McDonald ready to roll
One bit of good news on the injury front came with the return of senior linebacker Anthony McDonald, who landed on this week’s depth chart for the first time this season as a second-string outside linebacker.
Weis said previously that he was not comfortable putting the hard-hitting 6-2, 235-pounder in a game until he was confident he could “let it loose.” When asked about the Notre Dame transfer’s upgraded status, Weis said simply, “He’s ready to play.”
He later added: “We’re gonna play a team this week that might just line up and try to pound us. So you can’t play with a bunch of 5-8, 190-pound linebackers. You better be ready to have some girth.”
Weis: TCU belongs
After becoming somewhat of a non-BCS national power during the past decade, many are watching with interest to see if TCU successfully can translate that success into the Big 12.
In studying film for this weekend’s match-up, Weis has seen all he needs.
“They’re definitely an upper-level team in this conference,” Weis said of Gary Patterson’s Horned Frogs. “I’ve looked at the tape of all these teams in this conference. This team can hang with all the big boys. They’re well coached. This guy’s a good head coach and he’s a good defensive coach on top of it.”
Throughout the early portion of the week, Weis has emphasized how impressed he has been with TCU’s transformation from a defensive juggernaut to a more balanced team.
“They used to win games on defense, and now they can win games in multiple ways, which they’re gonna need to against a bunch of good football teams in this conference on a weekly basis.”
Williams Education Fund members recently were given an 81-question survey designed to explore what they would like and would not like to see regarding potential renovations to KU’s Memorial Stadium.
KU officials said the survey was merely the next step in the process of gauging what’s needed and was designed to determine the overall appetite for stadium renovations.

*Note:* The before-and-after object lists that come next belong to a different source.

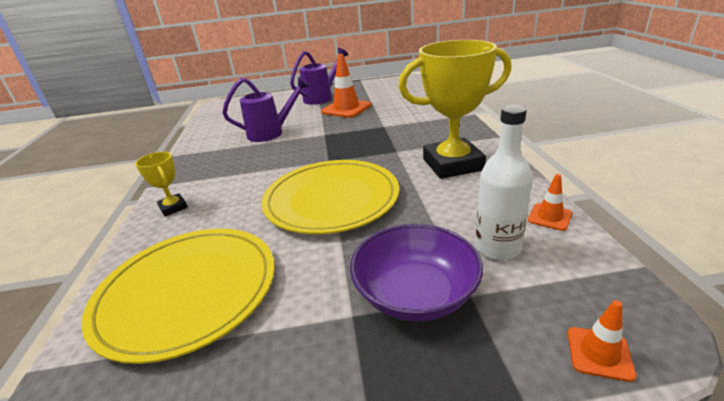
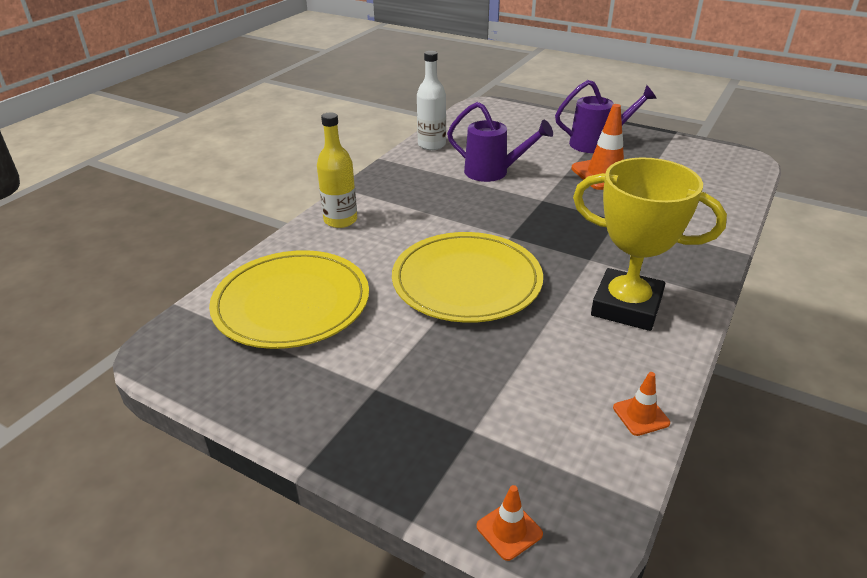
camera: 35 degrees right, 5 degrees up
yellow trophy [135,152,188,216] -> yellow bottle [317,112,357,228]
purple bowl [350,224,483,321] -> none
white bottle [475,105,533,260] -> white bottle moved to [417,51,446,150]

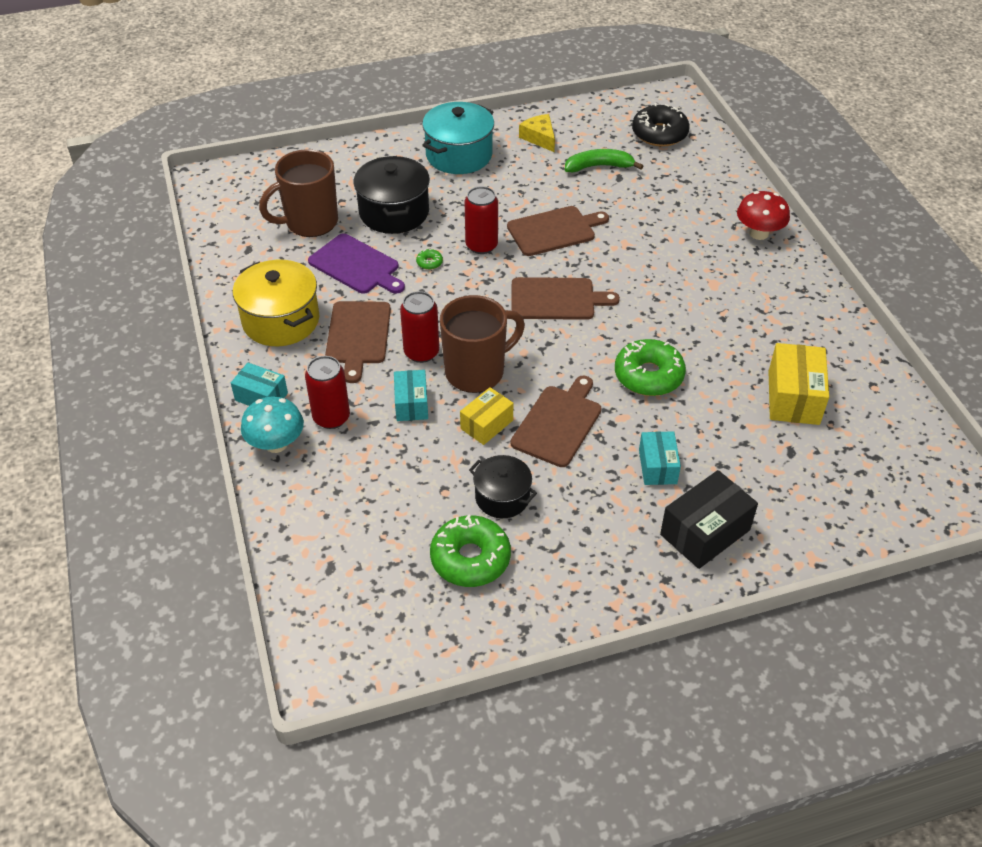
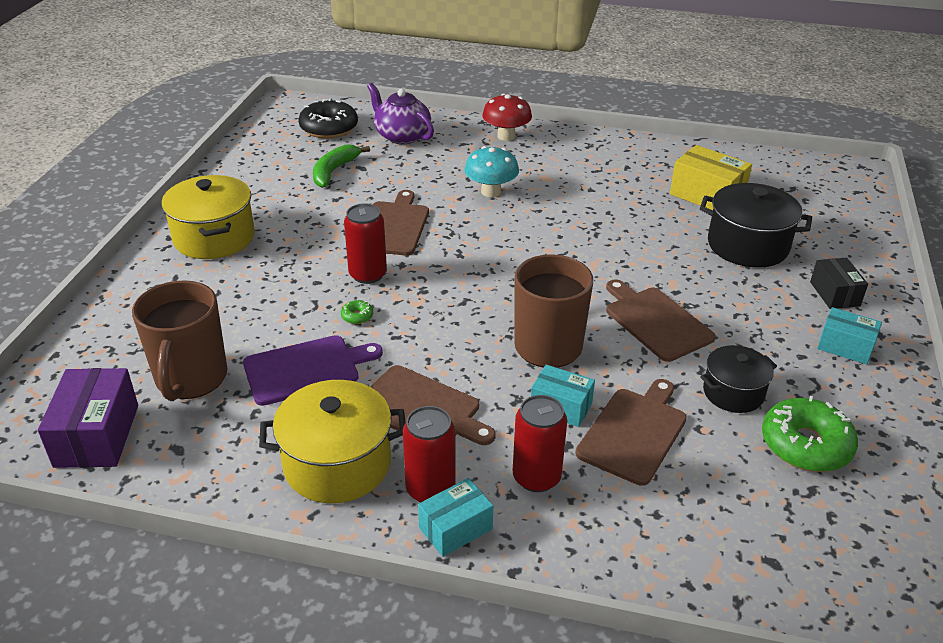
camera: 60 degrees left, 10 degrees down
turquoise mushroom [241,396,304,453] -> turquoise mushroom moved to [465,146,519,197]
black pot [354,156,430,234] -> black pot moved to [700,183,812,268]
red can [400,291,439,363] -> red can moved to [403,406,455,502]
turquoise pot [422,102,494,174] -> yellow pot [162,175,255,259]
yellow box [460,387,514,445] -> none
brown cutting board [512,277,620,320] -> brown cutting board moved to [575,379,687,486]
yellow cheese [519,114,555,152] -> none
green donut [615,339,686,396] -> none
turquoise box [639,431,681,485] -> turquoise box moved to [817,307,882,364]
black box [660,470,758,569] -> black box [810,258,868,309], size x0.64
none -> purple box [38,368,138,468]
none -> purple teapot [367,83,434,144]

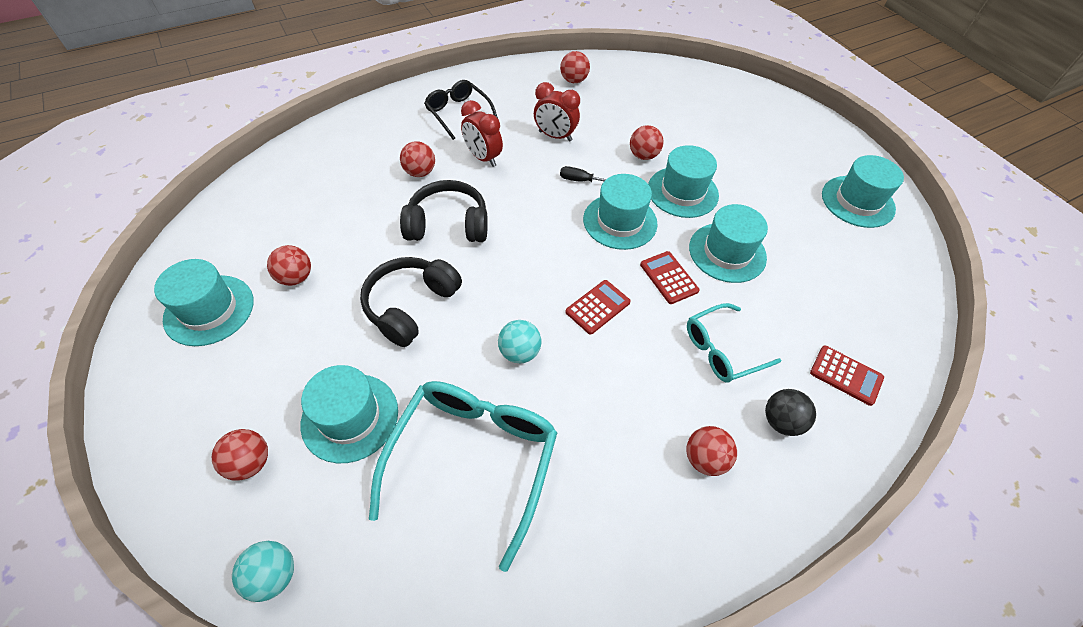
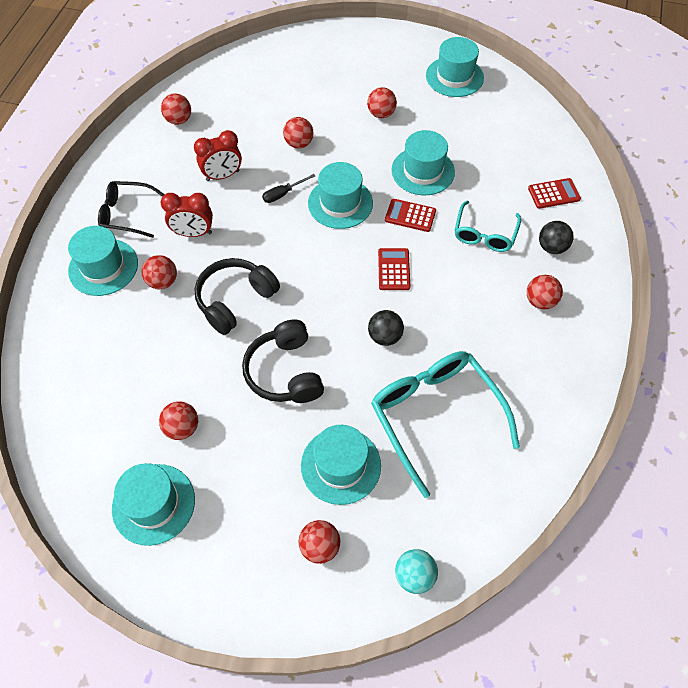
camera: 45 degrees left, 5 degrees up
turquoise ball [498,320,541,363] -> black ball [368,310,404,346]
turquoise hat [648,145,719,218] -> turquoise hat moved to [68,226,138,296]
none -> red ball [367,87,397,118]

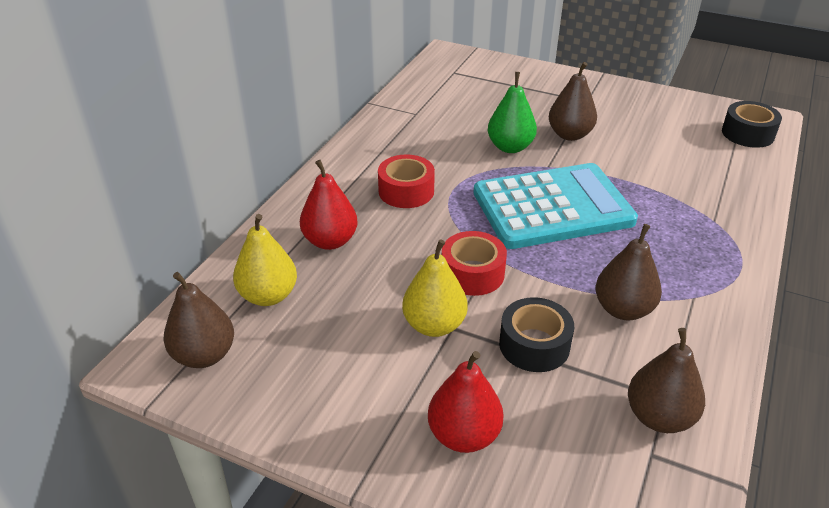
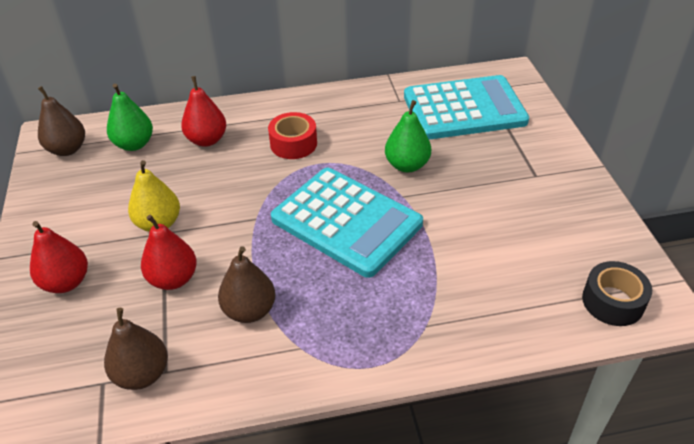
camera: 55 degrees right, 5 degrees up
yellow pear [233,214,297,306] -> green pear [107,83,153,151]
red tape [442,231,507,296] -> none
black tape [499,297,574,372] -> red pear [141,215,197,290]
brown pear [549,62,597,141] -> none
none -> turquoise calculator [404,75,529,140]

According to the survey, “Memorial Stadium improvements could include new and improved concession and restroom facilities, improved crowd circulation, and new and improved premium seating and hospitality areas.”
The survey, which is being conducted by CSL International, also indicated that donor input was “very important” and, to back that up, KU offered two free tickets to a 2012 KU football game of the participant’s choice simply for completing the survey.